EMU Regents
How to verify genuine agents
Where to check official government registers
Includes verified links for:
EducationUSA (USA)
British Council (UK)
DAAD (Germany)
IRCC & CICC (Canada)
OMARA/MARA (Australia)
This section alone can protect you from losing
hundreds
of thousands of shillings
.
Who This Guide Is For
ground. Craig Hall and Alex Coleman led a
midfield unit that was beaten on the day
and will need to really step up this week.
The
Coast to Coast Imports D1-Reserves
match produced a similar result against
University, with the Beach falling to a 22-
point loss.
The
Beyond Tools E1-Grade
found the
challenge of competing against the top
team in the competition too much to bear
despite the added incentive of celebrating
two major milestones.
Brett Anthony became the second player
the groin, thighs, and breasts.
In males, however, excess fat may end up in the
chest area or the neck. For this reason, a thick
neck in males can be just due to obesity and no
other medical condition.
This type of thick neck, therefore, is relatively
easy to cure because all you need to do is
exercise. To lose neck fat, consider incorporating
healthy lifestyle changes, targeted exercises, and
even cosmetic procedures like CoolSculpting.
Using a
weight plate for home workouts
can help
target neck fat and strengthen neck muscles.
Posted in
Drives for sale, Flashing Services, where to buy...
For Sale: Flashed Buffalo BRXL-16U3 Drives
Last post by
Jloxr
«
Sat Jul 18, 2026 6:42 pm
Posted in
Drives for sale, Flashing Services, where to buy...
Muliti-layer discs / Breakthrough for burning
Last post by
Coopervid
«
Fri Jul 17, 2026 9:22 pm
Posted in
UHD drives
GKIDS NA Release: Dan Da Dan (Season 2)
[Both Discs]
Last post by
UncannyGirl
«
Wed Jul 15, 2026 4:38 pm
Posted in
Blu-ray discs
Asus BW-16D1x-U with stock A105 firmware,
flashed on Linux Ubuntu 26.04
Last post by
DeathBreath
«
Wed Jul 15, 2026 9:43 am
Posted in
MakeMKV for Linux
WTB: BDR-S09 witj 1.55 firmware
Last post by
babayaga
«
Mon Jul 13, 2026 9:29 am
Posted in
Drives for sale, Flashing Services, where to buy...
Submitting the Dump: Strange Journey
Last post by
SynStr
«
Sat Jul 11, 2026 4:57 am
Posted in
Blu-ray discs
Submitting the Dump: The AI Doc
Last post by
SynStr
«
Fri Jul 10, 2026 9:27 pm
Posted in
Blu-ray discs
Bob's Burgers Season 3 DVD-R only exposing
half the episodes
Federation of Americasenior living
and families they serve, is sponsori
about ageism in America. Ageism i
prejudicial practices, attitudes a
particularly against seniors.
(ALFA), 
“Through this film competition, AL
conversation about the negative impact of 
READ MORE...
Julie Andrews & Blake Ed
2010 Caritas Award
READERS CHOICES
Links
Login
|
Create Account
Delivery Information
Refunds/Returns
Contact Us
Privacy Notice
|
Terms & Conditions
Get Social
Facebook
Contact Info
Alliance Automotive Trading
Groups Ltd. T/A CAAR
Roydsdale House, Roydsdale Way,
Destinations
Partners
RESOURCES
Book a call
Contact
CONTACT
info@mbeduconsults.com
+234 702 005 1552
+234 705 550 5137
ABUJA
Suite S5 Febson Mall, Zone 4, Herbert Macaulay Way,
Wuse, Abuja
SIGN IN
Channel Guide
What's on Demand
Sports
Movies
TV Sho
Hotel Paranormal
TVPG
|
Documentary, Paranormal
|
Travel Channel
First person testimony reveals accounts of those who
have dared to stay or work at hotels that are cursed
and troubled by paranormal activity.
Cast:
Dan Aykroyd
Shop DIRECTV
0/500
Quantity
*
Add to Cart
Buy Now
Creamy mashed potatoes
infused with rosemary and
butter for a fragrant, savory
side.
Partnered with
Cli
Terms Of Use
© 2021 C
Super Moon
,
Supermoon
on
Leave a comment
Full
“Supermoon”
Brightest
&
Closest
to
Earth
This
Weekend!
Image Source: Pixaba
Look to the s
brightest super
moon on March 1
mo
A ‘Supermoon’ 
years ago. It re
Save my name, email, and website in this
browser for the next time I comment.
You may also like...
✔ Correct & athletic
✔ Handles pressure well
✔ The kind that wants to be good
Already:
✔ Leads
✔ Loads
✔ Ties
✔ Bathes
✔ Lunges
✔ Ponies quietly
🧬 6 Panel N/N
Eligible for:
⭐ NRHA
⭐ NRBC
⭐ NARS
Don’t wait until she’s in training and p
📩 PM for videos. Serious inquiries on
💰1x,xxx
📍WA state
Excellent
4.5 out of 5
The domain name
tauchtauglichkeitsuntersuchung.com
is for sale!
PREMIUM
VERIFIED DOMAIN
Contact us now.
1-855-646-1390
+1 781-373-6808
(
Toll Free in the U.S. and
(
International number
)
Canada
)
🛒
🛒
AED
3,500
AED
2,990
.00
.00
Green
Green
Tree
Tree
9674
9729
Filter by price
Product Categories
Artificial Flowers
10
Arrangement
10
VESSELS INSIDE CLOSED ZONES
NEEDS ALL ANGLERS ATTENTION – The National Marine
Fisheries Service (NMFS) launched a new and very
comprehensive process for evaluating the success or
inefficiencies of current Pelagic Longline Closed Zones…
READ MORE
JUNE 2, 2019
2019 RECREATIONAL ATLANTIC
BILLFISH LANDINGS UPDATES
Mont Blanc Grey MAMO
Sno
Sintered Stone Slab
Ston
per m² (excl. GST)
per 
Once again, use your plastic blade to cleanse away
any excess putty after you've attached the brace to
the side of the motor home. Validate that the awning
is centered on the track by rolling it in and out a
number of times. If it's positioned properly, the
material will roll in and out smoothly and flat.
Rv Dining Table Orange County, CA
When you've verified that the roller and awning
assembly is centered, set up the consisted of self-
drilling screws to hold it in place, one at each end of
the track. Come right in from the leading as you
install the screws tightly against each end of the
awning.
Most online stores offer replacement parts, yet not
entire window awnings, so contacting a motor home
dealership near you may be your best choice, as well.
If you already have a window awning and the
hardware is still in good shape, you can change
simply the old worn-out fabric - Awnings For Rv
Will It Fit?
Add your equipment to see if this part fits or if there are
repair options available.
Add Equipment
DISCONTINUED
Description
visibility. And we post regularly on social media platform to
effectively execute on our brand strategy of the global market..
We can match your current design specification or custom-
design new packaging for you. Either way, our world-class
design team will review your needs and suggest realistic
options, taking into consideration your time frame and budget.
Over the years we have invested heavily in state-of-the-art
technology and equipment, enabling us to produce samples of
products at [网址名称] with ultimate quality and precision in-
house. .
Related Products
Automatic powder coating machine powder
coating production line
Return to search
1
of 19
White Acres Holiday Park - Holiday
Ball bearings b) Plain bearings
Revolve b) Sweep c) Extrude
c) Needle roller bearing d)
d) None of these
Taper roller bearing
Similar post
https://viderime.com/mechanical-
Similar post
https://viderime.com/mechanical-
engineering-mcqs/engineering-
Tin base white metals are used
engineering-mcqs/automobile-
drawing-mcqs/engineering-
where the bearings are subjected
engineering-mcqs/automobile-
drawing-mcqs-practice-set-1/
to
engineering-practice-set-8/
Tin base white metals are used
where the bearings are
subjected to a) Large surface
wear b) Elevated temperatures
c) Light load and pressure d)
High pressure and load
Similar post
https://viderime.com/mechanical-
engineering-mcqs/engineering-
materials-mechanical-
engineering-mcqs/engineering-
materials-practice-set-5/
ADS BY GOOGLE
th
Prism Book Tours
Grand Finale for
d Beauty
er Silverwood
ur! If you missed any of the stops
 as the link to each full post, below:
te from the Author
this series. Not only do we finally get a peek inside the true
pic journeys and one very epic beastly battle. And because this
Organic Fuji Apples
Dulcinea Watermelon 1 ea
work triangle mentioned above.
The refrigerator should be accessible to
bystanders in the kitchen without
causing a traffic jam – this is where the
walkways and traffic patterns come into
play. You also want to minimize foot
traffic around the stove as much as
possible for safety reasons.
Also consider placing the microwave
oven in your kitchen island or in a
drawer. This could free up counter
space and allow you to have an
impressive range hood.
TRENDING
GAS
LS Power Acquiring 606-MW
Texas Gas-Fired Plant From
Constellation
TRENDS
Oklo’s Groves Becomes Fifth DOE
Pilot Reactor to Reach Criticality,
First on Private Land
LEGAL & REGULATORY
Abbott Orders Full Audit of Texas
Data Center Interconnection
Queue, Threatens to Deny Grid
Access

GOAL OF THE EXERCISE:
Reply with the number of lines in the entries that hold the word "options", and add no other words.

ANSWER SECTION:
2